O tango, que sempre traduziu paixões avassaladoras entre homens e mulheres, acaba de virar protagonista de espaço gay, em plena Buenos Aires. Foi aberta na capital argentina a La Marshall, primeira tangueria do mundo dedicada ao público homossexual. Na casa, o ritmo, que contribuiu para imortalizar o poder de sedução cortante dos latin lovers, agora embala gays e lésbicas, que se entrelaçam na pista e jogam o corpo para todos os lados ao som de clássicos como El día que me quieras. Animada, parte dos gays portenhos trocou o bate-estaca eletrônico tão admirado nas festas da turma pelo romantismo derramado de Carlos Gardel. A La Marshall é um enorme salão com bar e decoração que lembra uma discoteca. Um ambiente bem distinto das milongas, as tradicionais casas de tango da cidade. Está localizada na avenida Córdoba, nº 4.185. As noitadas gays, realizadas às quartas-feiras, a partir das 22 h, são extremamente concorridas. O preço do ingresso é de dez pesos, o equivalente a R$ 9. Um valor modesto para os baladeiros argentinos, que costumam pagar no mínimo 15 pesos para entrar em um boliche (discoteca) nos finais de semana.

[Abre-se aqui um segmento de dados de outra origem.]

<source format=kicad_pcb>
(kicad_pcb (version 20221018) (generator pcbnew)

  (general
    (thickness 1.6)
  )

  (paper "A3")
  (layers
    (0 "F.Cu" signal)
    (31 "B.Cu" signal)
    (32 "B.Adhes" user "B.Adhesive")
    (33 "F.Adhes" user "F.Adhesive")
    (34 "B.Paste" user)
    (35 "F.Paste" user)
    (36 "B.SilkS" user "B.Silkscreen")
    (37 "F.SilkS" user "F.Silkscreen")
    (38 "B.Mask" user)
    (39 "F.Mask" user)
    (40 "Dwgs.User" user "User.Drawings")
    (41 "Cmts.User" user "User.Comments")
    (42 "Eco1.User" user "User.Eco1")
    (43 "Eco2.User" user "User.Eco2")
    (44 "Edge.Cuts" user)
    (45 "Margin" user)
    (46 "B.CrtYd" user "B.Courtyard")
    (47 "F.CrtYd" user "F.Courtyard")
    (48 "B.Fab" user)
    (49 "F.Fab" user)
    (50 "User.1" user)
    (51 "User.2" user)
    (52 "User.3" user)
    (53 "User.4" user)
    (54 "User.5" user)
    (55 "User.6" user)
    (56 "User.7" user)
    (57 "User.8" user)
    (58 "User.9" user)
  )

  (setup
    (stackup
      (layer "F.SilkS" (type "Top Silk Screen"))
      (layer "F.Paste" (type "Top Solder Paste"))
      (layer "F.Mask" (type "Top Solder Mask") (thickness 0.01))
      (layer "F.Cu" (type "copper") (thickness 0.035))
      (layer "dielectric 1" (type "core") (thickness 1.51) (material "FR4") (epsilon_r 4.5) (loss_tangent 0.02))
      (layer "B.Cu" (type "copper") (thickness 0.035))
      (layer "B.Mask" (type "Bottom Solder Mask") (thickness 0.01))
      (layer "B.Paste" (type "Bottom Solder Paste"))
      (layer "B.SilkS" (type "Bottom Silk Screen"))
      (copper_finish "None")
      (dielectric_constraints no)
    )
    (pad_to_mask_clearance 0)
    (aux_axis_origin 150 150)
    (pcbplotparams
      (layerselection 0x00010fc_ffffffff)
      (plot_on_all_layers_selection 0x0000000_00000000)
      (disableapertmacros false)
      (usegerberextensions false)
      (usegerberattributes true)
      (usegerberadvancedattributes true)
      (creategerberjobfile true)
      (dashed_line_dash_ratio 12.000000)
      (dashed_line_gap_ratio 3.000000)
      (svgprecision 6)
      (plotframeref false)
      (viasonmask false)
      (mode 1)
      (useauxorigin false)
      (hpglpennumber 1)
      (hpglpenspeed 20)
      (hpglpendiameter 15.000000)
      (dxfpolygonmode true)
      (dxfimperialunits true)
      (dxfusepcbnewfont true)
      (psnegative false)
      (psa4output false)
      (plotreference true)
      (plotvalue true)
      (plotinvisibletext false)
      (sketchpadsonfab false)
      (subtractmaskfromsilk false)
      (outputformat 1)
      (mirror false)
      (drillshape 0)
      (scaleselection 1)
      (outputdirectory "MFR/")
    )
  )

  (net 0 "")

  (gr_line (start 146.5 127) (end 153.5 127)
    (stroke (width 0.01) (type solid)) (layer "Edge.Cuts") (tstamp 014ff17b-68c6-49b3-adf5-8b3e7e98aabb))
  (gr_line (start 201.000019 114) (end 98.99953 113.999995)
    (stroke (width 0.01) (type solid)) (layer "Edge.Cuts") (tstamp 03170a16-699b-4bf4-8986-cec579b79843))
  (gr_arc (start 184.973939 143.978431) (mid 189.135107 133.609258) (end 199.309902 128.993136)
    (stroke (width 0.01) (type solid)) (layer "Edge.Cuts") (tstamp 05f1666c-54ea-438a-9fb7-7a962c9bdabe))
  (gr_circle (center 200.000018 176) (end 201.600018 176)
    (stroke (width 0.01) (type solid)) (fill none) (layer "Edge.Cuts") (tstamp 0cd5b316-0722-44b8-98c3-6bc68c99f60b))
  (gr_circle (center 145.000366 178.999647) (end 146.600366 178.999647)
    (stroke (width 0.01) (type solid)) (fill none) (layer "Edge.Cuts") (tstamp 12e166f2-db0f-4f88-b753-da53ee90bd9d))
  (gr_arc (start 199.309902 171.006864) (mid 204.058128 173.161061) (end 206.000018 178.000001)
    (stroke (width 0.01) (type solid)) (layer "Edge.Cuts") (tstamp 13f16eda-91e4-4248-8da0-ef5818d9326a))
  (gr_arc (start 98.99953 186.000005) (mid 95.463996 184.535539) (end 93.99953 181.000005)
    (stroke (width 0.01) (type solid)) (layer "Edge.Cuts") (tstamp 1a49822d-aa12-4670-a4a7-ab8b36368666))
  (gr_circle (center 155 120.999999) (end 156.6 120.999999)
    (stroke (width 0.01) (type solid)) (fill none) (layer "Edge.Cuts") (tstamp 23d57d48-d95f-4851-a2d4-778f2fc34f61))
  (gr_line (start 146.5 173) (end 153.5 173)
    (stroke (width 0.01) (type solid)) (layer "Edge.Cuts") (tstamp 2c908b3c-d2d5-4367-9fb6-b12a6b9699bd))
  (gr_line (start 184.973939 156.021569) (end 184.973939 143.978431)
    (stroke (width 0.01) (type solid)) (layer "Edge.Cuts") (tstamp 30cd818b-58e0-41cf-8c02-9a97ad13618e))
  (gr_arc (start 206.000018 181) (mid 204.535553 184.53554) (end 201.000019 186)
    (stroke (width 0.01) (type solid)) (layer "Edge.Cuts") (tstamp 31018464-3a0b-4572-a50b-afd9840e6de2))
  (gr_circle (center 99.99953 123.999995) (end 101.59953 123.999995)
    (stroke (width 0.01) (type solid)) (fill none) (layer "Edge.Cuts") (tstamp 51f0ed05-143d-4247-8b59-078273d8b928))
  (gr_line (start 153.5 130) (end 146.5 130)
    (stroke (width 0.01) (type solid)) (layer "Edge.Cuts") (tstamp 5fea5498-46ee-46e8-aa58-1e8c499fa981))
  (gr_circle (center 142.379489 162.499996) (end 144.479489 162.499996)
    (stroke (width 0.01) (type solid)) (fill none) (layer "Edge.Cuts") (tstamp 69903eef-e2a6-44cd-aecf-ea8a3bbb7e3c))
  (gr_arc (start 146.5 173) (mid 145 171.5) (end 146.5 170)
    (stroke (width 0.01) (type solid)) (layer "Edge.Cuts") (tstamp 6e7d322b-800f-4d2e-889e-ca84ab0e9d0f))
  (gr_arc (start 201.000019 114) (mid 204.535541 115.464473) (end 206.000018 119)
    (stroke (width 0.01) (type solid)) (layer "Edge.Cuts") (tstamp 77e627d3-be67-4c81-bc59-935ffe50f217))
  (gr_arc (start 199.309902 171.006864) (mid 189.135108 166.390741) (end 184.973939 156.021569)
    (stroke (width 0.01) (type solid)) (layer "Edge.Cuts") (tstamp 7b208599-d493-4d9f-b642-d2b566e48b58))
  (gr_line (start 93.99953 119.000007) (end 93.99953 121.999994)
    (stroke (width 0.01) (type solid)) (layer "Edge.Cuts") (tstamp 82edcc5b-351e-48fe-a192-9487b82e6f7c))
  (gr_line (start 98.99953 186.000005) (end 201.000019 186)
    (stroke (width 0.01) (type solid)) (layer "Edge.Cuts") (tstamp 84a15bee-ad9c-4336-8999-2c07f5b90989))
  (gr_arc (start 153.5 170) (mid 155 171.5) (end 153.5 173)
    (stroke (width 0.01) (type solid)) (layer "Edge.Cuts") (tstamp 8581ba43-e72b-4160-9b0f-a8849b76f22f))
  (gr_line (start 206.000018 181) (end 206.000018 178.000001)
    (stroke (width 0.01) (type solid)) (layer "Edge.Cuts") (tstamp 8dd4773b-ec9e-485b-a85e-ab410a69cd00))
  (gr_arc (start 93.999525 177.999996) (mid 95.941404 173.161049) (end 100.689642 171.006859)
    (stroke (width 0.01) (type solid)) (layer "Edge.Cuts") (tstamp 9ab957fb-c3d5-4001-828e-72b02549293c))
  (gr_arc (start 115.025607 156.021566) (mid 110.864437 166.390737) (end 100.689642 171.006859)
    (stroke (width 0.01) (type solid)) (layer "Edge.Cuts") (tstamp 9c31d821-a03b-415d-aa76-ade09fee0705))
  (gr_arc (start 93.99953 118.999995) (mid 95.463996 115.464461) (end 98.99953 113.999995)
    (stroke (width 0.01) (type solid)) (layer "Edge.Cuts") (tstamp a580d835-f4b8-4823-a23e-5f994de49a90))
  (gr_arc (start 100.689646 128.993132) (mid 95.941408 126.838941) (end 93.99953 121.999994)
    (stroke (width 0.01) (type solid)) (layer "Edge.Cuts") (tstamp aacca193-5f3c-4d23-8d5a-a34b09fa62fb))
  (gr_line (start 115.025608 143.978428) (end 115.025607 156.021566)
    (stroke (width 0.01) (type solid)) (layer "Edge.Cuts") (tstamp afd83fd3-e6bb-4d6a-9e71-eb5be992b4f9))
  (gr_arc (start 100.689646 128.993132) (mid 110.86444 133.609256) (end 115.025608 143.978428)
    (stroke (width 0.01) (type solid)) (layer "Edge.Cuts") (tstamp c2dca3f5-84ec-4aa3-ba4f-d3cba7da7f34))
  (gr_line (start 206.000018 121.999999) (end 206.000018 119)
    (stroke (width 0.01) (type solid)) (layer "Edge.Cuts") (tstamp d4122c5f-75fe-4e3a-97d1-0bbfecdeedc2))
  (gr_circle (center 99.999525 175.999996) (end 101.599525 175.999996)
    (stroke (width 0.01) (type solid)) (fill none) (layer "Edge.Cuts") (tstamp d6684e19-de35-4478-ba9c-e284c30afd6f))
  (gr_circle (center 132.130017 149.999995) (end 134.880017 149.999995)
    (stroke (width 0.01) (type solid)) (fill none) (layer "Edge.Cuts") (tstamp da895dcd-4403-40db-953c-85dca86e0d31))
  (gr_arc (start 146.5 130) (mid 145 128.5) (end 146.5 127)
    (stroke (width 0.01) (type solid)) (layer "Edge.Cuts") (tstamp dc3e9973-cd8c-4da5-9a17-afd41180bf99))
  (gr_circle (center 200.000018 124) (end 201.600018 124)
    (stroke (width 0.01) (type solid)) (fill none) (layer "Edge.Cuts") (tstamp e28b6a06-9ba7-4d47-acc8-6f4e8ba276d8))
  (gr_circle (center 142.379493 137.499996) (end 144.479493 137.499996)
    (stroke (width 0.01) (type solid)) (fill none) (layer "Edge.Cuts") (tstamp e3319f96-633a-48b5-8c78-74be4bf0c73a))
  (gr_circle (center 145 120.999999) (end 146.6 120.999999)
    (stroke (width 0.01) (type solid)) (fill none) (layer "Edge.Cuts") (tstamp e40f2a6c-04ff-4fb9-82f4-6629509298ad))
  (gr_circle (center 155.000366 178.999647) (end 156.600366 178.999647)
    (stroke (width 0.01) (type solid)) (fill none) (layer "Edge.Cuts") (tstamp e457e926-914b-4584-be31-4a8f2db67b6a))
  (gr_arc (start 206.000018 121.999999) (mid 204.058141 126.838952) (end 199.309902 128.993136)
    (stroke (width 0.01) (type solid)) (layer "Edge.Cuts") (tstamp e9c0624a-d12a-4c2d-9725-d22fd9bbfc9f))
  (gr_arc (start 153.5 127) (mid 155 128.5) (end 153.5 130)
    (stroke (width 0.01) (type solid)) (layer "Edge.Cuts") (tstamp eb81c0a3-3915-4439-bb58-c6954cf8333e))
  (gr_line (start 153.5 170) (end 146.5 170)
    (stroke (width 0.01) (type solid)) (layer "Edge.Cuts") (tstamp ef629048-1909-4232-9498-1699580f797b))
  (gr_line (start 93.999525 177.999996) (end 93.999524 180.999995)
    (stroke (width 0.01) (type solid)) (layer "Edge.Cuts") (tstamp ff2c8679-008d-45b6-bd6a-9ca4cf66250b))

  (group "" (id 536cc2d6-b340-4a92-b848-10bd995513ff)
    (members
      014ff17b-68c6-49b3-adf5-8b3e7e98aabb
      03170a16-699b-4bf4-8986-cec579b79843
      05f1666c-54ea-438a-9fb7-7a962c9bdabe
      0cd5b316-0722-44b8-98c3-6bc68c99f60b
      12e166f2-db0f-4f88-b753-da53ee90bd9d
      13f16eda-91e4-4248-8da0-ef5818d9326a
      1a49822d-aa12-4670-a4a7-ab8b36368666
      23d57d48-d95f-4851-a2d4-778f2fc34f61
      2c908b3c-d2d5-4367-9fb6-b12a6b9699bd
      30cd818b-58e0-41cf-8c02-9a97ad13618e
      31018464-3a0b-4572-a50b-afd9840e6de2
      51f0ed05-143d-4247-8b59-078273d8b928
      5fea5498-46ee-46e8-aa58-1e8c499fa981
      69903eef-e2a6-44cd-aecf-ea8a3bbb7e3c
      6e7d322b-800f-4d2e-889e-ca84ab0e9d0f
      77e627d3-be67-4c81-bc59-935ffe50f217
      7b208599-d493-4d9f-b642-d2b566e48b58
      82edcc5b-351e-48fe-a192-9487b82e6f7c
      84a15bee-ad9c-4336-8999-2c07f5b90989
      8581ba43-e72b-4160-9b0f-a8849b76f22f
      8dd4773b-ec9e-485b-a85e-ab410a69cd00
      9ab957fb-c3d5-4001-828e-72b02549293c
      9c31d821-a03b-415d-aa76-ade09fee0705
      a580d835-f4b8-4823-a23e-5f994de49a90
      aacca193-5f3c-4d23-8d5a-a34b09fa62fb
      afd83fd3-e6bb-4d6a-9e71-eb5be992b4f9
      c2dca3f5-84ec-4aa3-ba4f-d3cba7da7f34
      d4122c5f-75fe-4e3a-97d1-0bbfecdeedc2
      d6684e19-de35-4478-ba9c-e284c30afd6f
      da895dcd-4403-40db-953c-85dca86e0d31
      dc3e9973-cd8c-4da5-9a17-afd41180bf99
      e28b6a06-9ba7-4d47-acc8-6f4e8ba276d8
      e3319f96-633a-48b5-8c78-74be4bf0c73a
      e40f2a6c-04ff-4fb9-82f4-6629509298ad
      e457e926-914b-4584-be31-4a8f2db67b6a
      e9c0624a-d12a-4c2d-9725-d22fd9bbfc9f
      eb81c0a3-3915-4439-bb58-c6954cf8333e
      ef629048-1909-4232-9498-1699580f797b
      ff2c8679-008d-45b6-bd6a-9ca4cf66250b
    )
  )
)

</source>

O dono da La Marshall é o professor de tango Augusto Balizano, 34 anos, também homossexual. Ele atribui o sucesso da casa ao seu caráter “versátil e libertário”. “Aqui , ao contrário do que acontece nas milongas, onde o homem sempre conduz a dança, combina-se quem vai liderá-la e pode acontecer de tudo”, diz Balizano a ISTOÉ. A rigor, a prática de dois homens dançarem juntos remete às origens do tango. Oscar Cesarotto, psicanalista e autor do livro Tango malandro (Ed. Iluminuras), lembra que, no início, o ritmo era dançado por dois homens, os compadritos (malandros), em casas de prostituição na região portuária da cidade. “No começo do século passado, os imigrantes sem família, na falta de mulheres, dançavam juntos”, diz o psicanalista.

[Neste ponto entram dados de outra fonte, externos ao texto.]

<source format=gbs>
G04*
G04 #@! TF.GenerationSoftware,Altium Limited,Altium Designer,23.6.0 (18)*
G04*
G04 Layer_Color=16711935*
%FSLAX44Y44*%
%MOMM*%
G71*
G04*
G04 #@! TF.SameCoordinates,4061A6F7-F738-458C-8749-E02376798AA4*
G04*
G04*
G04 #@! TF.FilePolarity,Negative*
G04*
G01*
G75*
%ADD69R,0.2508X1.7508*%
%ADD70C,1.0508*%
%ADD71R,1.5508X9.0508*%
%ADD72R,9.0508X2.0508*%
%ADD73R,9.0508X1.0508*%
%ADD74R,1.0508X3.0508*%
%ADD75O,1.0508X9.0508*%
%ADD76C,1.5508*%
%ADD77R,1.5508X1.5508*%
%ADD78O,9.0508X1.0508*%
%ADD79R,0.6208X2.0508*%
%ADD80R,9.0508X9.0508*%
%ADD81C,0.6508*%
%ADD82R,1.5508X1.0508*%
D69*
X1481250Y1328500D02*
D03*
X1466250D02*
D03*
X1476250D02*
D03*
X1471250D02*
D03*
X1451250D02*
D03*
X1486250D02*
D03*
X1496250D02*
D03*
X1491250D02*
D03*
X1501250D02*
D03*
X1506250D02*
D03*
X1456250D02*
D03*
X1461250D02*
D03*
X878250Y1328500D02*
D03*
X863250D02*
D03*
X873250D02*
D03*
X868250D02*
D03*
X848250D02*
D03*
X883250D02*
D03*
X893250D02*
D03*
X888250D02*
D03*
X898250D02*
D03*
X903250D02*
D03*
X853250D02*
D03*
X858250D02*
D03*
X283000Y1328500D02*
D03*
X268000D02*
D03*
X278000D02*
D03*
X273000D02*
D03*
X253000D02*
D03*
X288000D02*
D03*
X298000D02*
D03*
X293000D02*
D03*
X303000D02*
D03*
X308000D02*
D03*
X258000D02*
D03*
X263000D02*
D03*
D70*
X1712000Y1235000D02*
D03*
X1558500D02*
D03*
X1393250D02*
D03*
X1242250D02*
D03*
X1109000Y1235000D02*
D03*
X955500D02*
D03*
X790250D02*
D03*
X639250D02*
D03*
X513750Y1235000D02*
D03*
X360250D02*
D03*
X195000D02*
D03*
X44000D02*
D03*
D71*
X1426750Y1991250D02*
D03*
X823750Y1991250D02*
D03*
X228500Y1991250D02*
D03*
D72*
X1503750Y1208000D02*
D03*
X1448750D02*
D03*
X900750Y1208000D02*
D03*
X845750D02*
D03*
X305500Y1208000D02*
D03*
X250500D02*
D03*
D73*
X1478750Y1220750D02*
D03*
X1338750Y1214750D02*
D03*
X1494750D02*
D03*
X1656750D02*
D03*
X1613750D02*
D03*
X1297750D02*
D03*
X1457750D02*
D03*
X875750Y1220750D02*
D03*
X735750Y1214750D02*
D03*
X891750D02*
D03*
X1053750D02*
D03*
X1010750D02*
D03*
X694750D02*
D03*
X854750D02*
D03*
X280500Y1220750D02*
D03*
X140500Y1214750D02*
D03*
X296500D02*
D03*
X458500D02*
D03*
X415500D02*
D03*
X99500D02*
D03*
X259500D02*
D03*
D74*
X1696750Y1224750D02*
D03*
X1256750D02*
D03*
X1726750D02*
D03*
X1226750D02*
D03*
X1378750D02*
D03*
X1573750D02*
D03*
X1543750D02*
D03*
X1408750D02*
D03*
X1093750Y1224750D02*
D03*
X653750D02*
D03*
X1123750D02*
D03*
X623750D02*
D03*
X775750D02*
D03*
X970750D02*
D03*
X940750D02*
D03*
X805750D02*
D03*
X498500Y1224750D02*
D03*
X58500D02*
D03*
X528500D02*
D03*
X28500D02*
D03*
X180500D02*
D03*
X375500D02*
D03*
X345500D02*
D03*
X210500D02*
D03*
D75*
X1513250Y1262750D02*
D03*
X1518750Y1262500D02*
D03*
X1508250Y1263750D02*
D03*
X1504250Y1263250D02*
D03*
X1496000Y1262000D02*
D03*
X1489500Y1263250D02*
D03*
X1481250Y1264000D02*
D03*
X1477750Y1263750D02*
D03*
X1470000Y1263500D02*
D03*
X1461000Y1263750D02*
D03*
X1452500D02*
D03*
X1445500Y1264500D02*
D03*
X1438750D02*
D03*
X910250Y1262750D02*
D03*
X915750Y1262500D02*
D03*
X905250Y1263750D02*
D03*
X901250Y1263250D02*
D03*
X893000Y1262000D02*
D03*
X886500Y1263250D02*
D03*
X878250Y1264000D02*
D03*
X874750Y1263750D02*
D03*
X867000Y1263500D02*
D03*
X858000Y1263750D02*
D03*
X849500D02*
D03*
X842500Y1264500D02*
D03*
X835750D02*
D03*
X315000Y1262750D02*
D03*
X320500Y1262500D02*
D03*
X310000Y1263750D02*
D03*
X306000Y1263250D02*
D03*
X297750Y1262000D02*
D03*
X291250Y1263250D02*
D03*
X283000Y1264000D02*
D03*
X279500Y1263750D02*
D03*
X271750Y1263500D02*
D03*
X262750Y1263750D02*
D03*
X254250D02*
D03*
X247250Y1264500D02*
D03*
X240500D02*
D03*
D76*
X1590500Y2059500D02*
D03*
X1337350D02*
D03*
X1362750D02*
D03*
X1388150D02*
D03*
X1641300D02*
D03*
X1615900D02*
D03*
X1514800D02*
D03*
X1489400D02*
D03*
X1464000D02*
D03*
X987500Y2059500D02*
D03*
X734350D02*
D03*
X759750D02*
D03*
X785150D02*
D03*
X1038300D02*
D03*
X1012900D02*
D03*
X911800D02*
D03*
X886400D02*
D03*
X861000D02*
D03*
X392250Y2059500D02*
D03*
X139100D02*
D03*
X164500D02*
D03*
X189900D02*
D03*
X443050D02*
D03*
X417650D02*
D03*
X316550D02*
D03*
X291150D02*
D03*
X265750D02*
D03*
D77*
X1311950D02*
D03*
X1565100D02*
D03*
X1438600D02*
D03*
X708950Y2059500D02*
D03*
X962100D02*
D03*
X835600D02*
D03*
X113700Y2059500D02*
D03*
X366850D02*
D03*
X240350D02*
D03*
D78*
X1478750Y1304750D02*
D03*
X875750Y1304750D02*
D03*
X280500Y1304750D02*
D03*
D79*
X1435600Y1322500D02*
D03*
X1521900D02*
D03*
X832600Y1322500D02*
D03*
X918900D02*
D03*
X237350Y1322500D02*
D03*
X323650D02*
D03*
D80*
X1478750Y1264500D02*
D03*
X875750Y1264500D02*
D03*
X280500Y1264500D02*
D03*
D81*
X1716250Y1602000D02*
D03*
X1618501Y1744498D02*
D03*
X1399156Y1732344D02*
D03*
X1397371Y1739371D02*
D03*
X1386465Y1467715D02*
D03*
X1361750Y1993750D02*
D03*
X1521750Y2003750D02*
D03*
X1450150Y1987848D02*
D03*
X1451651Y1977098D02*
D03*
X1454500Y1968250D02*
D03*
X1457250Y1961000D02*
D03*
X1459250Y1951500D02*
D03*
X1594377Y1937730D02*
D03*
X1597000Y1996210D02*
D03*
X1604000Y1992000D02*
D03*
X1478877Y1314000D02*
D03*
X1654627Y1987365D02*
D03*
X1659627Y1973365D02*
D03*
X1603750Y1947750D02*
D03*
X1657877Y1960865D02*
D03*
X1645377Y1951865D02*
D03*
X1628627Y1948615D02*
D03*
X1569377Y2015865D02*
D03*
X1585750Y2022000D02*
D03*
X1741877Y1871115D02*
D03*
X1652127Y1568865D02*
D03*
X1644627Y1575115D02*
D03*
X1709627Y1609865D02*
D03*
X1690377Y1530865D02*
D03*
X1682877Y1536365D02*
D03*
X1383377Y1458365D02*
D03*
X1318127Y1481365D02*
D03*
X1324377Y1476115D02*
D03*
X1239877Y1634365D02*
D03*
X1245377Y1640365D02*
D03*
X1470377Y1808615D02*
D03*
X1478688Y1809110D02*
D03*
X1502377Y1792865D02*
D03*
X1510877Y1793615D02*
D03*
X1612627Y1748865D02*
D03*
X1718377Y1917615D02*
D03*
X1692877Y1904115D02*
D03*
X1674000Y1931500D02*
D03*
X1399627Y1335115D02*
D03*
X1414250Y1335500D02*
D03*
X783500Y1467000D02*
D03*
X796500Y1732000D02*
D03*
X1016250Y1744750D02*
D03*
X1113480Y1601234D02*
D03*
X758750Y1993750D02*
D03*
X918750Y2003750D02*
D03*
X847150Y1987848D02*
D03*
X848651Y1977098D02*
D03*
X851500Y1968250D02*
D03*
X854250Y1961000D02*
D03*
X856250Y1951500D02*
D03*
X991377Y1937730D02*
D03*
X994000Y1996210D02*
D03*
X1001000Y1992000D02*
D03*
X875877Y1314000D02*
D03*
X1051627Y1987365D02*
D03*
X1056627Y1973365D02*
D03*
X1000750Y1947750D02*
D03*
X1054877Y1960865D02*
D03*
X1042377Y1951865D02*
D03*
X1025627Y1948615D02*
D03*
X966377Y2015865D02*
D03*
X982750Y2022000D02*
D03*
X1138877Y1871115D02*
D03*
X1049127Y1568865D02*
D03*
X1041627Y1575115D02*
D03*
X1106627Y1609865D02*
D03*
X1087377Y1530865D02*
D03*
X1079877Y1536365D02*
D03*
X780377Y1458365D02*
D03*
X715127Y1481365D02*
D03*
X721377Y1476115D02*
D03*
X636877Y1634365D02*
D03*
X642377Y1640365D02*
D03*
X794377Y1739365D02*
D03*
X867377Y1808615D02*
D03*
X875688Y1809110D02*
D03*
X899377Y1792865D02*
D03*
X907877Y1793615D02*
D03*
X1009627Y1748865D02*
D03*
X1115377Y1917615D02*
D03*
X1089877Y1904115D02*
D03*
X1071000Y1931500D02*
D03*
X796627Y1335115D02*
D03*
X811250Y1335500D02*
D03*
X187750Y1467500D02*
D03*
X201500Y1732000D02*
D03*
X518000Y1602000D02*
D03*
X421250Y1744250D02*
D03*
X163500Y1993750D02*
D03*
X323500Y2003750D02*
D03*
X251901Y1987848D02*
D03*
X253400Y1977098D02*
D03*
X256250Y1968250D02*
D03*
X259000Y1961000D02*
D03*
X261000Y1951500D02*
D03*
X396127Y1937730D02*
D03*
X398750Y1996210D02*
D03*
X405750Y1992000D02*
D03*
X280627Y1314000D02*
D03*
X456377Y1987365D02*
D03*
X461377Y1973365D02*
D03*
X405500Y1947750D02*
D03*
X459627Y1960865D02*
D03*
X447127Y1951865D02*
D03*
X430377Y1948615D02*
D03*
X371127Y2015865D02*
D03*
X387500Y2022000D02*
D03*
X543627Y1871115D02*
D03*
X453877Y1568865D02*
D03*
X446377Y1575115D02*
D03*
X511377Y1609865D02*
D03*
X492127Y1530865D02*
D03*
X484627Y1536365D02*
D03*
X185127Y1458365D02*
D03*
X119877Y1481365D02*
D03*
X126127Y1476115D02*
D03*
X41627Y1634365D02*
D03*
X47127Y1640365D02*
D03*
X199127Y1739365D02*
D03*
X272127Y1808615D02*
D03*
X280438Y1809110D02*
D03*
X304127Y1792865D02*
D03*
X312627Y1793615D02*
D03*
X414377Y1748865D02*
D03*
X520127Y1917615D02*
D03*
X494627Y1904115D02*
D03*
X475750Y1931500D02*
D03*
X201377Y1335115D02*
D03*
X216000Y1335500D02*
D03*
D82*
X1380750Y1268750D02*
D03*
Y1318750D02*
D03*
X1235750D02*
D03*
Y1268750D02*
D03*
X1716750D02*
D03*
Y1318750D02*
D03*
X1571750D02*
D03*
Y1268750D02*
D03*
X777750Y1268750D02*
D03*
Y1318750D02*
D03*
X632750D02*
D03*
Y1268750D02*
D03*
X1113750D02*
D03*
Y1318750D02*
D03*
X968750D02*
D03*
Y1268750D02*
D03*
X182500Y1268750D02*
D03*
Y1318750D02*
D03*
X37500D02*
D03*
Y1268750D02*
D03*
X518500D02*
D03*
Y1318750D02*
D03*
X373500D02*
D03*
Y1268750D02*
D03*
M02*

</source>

Mas nas conservadoras milongas não há nada de libertário. Existem aproximadamente 60 delas em Buenos Aires. Espalham-se por toda a cidade e o público não é definitivamente dado a liberalidades. O ambiente ainda é muito machista. Mas a cultura gay, como em todo o mundo, conquista território por lá. Calcula-se que haja aproximadamente dois milhões de homossexuais assumidos na Argentina, numa população de 36 milhões de pessoas. Buenos Aires é a única cidade da América Latina que permite a união jurídica entre homossexuais. Pelo menos no quesito tolerância, os passos são harmoniosos.